> TEXT SEGMENT

Re: How to parse xml containing optional elements

From
Hannes Erven
Date:
Andrus,


> Psotgres 9.1 run isn Debian Squeeze which is unsupported.
> How to upgrade in Debian Squeeze ?

A plain "apt-get upgrade postgresql-9.1" does not work?
It might help to enable the postgresql.org APT repository. For
instructions, see here:
https://www.postgresql.org/download/linux/debian/


> How to add IBAN column to result table? This column has same value for
> all rows.

SELECT
     endaaa,
     (xpath('ns:Amt/text()', x,nsa))[1]::text::numeric AS tasusumma,
     (xpath('ns:NtryDtls/ns:TxDtls/ns:Refs/ns:EndToEndId/text()',
x,nsa))[1] AS orderinr

FROM (
     SELECT
(xpath('/ns:Document/ns:BkToCstmrStmt/ns:Stmt/ns:Acct/ns:Id/ns:IBAN/text()',
x,nsa))[1] as endaaa,
     unnest(xpath('/ns:Document/ns:BkToCstmrStmt/ns:Stmt/ns:Ntry',
x,nsa)) as x, nsa
     FROM t
) Ntry

Be careful, this will only work when there is exactly one ns:Stmt
element in the document.
Else you will have to build a third query level, first selecting the
ns:Stmt entries, second the IBAN and Ntry from them and third amount and
EndToEndId.

> DATA PROVIDED
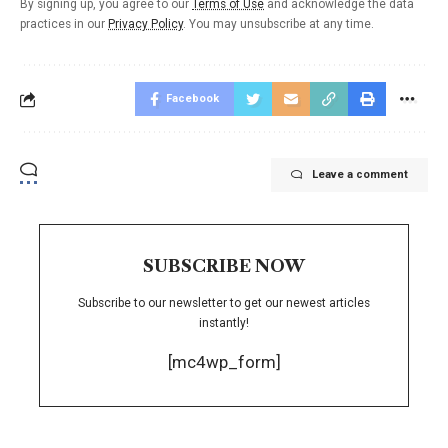
By signing up, you agree to our
Terms of Use
and acknowledge the data
practices in our
Privacy Policy
. You may unsubscribe at any time.
Facebook
Leave a comment
SUBSCRIBE NOW
Subscribe to our newsletter to get our newest articles
instantly!
[mc4wp_form]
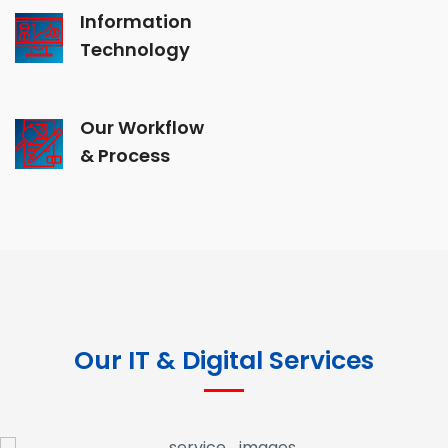
Information
Technology
Our Workflow
& Process
Our IT & Digital Services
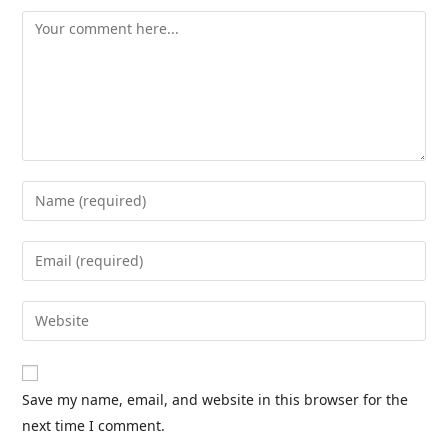
Save my name, email, and website in this browser for the
next time I comment.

> ACTIVITY
In the forum reply, list every name that the SQL query assigns with the keyword AS (in either upper or lower case).

> SOLUTION
tasusumma, orderinr, endaaa, x